USE_MIRROR - pre-built mirrors from Fuel infrastructure. The following mirrors can be used:
- ext (external mirror, available from outside of Mirantis network)
* none (reserved for building local mirrors: in this case CentOS and Ubuntu packages will be fetched from upstream mirrors, so that it will make the build process much slower).
MIRROR_CENTOS - download CentOS packages from a specific remote repo.
MIRROR_UBUNTU - download Ubuntu packages from a specific remote repo.
MIRROR_DOCKER - download docker images from a specific remote url.

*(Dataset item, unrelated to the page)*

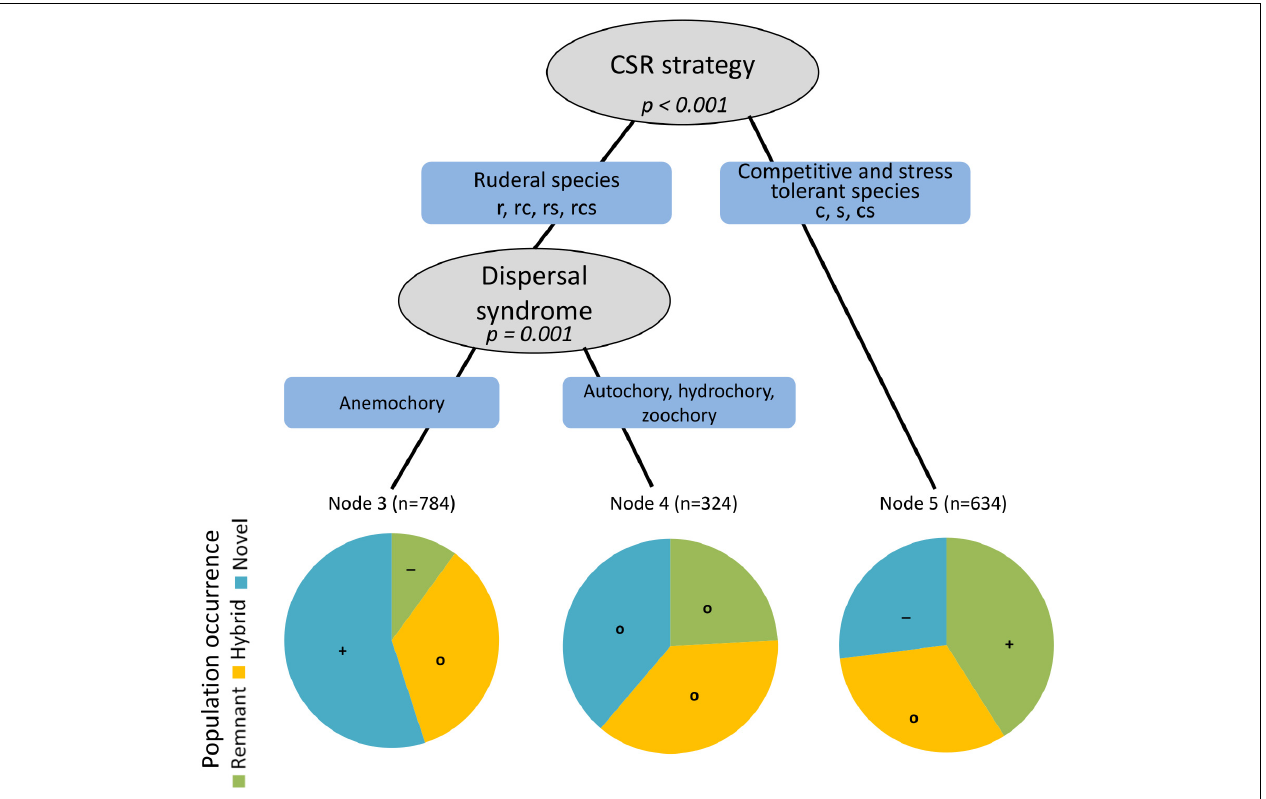
FIGURE 4 | Conditional inference tree showing the partitioning effects of plant dispersal syndrome and CSR strategy on the occurrence of populations of endangered plant species across natural remnant (green), hybrid (yellow) and novel (blue) ecosystems in Berlin. Positive and negative deviations from the expected frequencies of population from the three novelty types are displayed by symbols in the pie charts (+, more than four standardized residuals showing an overrepresentation of populations of the respective category; –, less than four standardized residuals showing an underrepresentation of populations; o, –2 to 2 standardized residuals, showing a similar representation of populations to the expected frequencies); n indicates the number of populations in each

EXTRA_RPM_REPOS - extra repos with RPM packages. Each repo must be comma separated tuple with repo-name and repo-path: <first_repo_name>,<repo_path> <second_repo_name>,<second_repo_path> For example, qemu2,http://osci-obs.vm.mirantis.net:82/centos-fuel-5.1-stable-15943/centos/ libvirt,http://osci-obs.vm.mirantis.net:82/centos-fuel-5.1-stable-17019/centos/.
EXTRA_DEP_REPOS - extra repos with DEB packages. Each repo must consist of an url, distro and section parts. Repos must be separated by bar: <first_repo_path>|<second_repo_path> For example, http://fuel-repository.mirantis.com/repos/ubuntu-fuel-5.1-stable-15955/ubuntu/|http://fuel-repository.mirantis.com/repos/ubuntu-fuel-5.1-stable-15953/ubuntu/.
- ** FEATURE_GROUPS - options for the ISO.
-
Combination of the following:
- mirantis (use mirantis logos and logic)
- experimental (allow experimental features on Fuel web UI)
Note that if you want to add more packages to the Fuel Master node, you should update the requirements-rpm.txt and the requirements-deb.txt files.